▶ **EXERCISE MATERIALS**

---+---

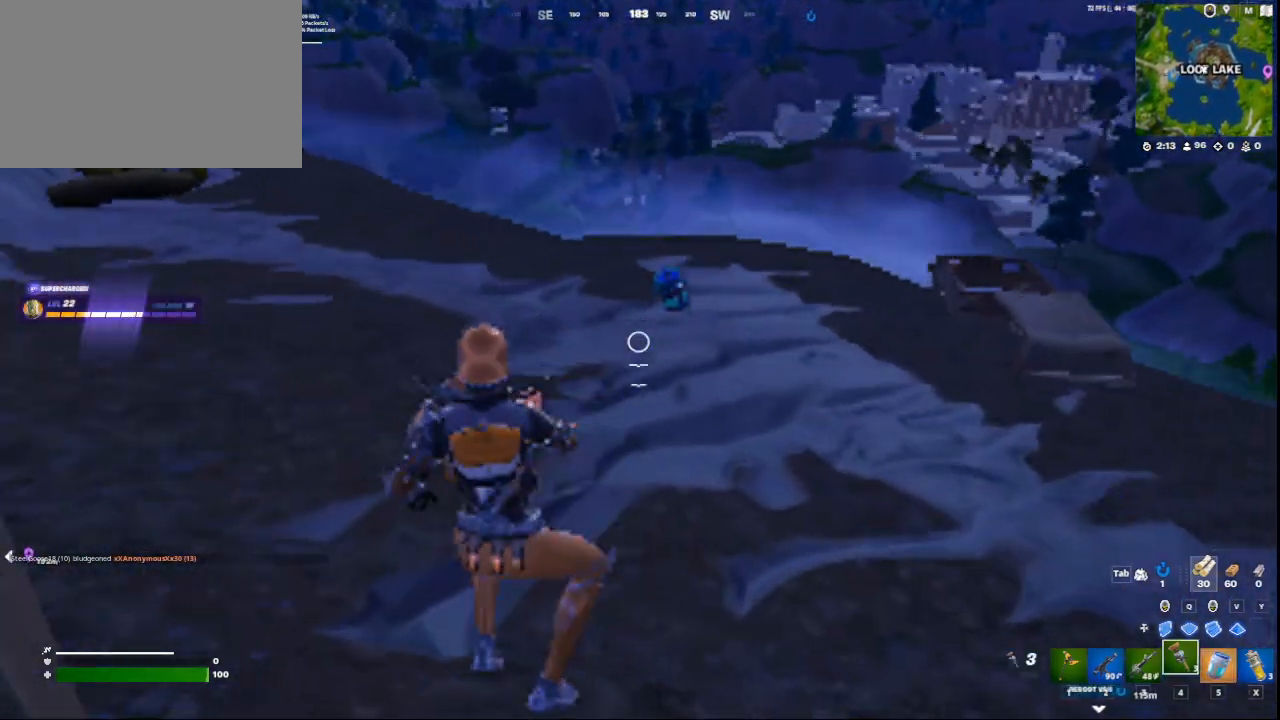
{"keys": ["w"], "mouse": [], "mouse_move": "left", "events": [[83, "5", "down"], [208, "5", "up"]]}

---+---

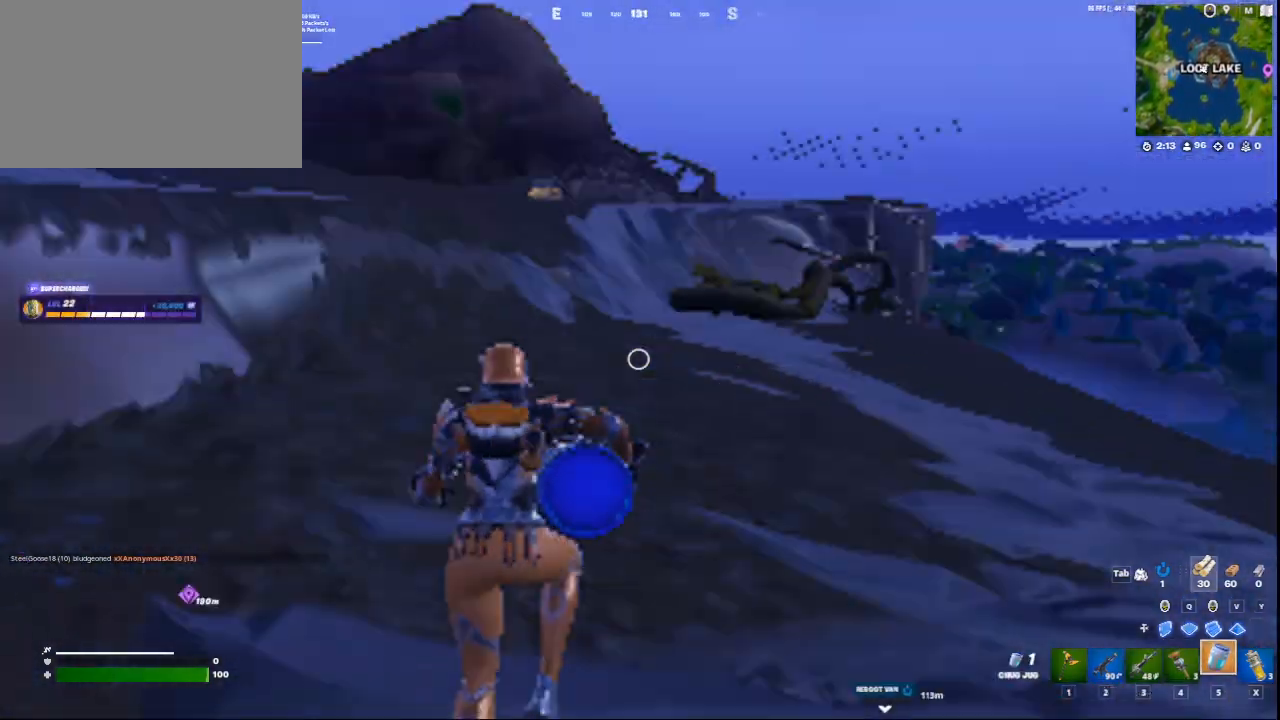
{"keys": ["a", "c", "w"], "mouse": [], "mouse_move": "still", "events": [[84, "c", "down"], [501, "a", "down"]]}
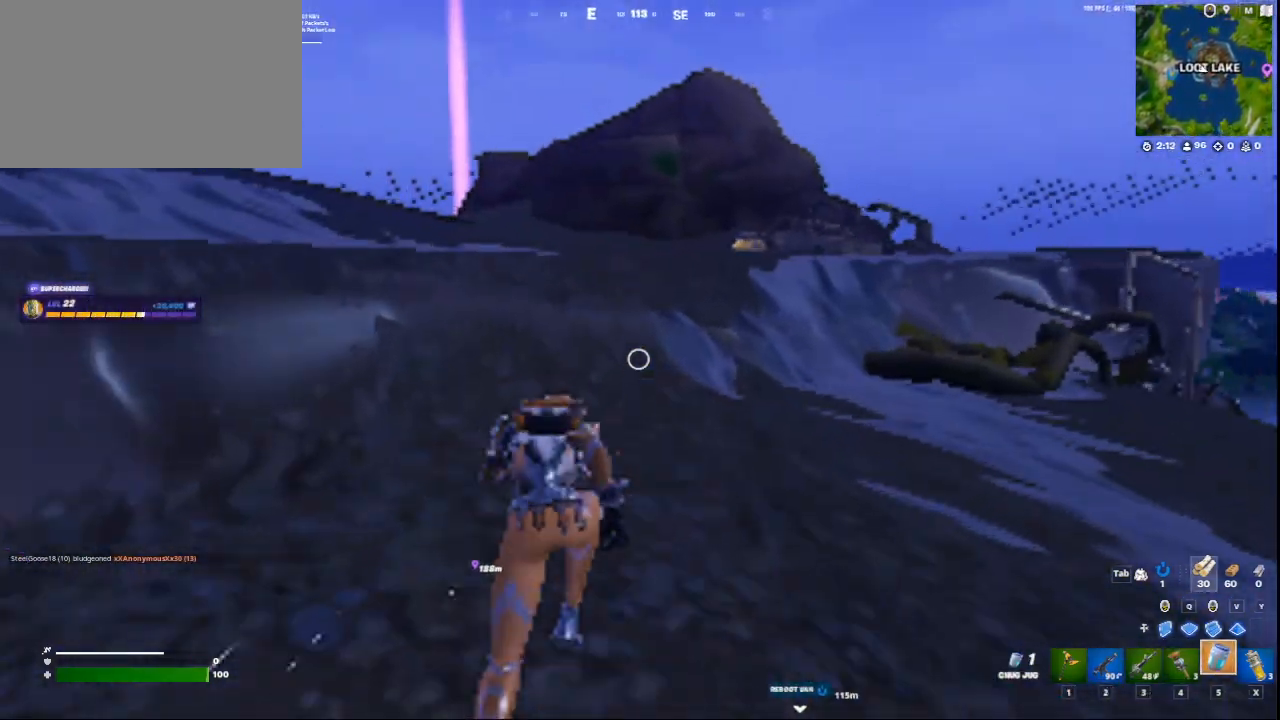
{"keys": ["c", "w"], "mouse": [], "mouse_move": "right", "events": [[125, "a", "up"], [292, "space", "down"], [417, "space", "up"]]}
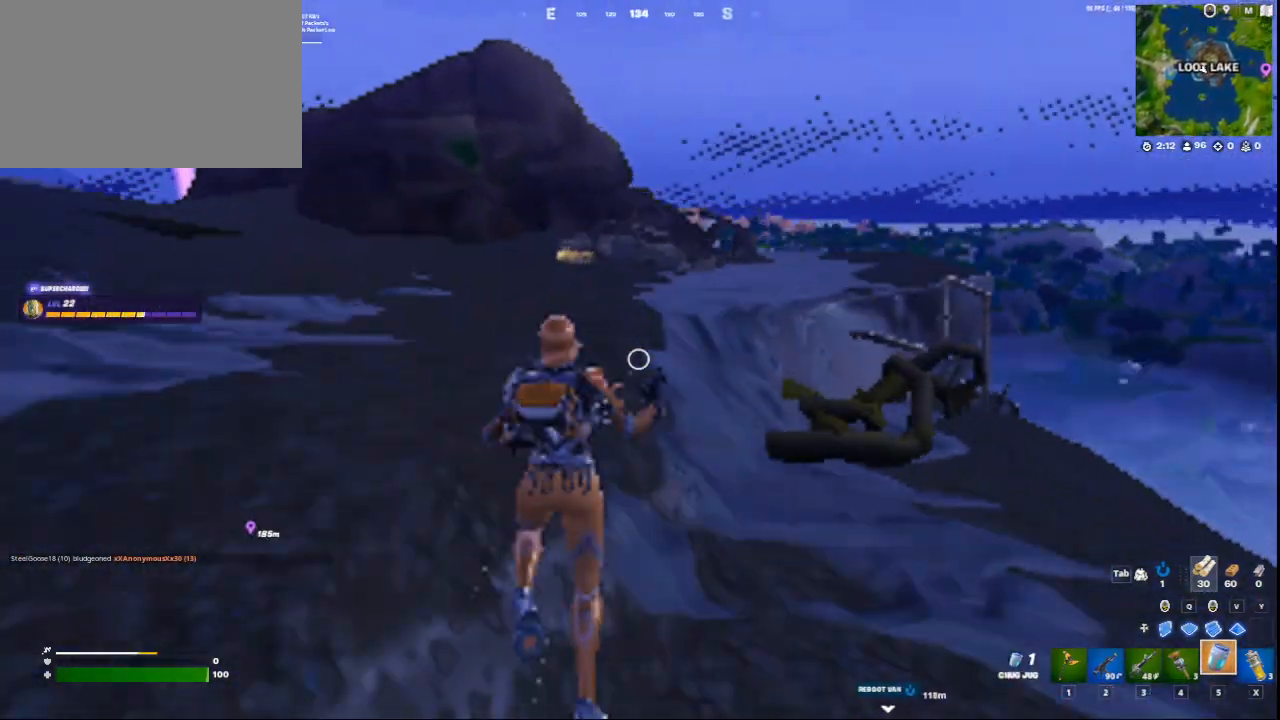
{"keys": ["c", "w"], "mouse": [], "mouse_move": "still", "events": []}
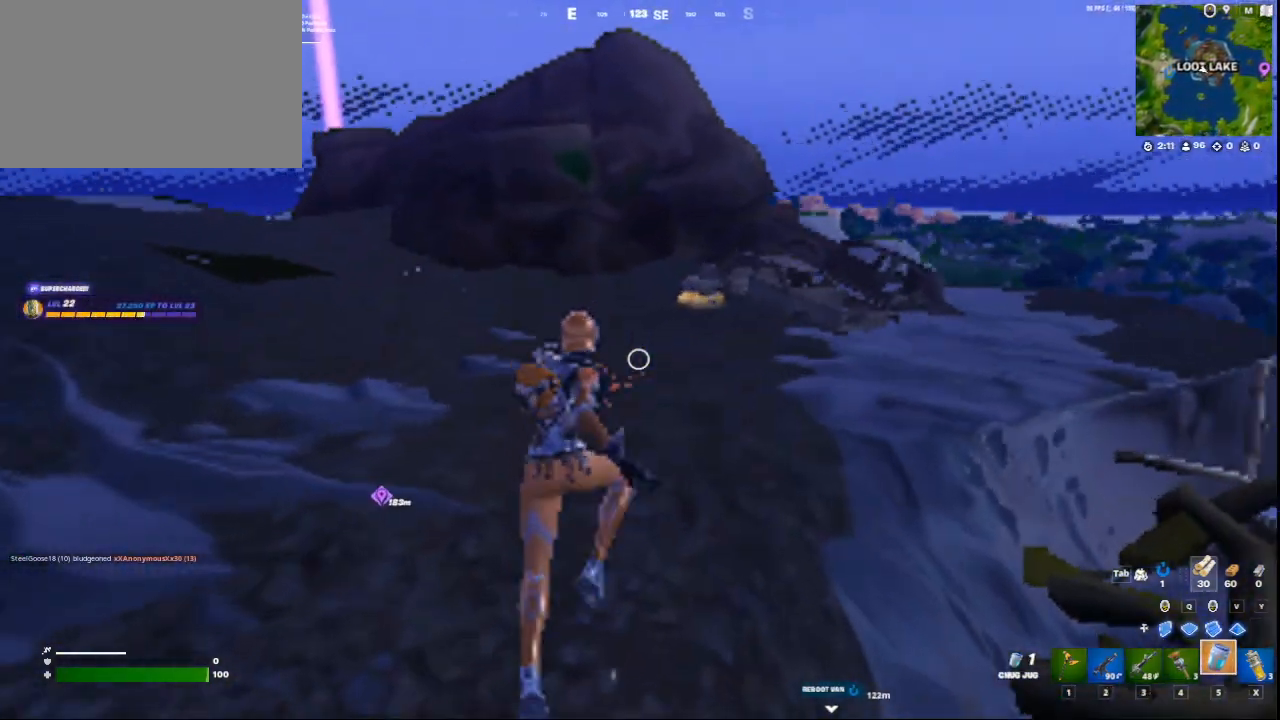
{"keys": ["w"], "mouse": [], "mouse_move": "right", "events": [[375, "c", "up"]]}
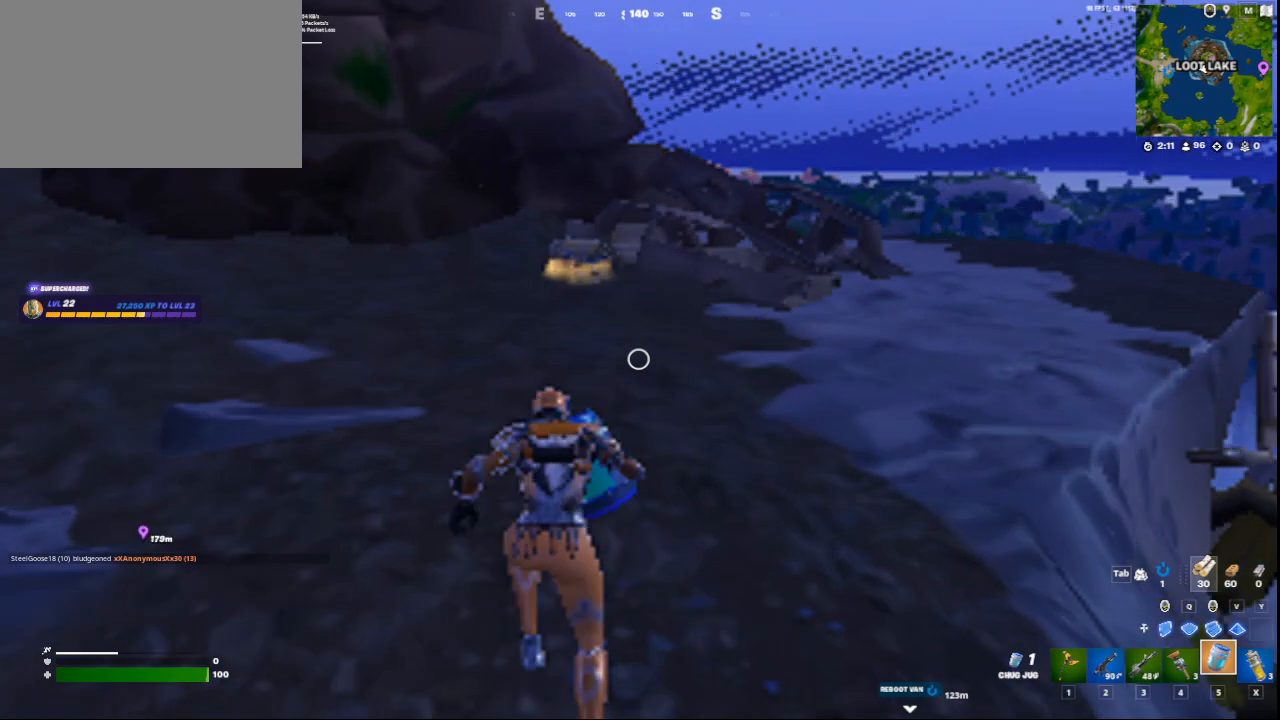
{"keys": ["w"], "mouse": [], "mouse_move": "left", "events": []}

---+---

How many lines in the records hold the string "right"? Answer with only that number.

▶ **ANSWER FOR THE TASK**
2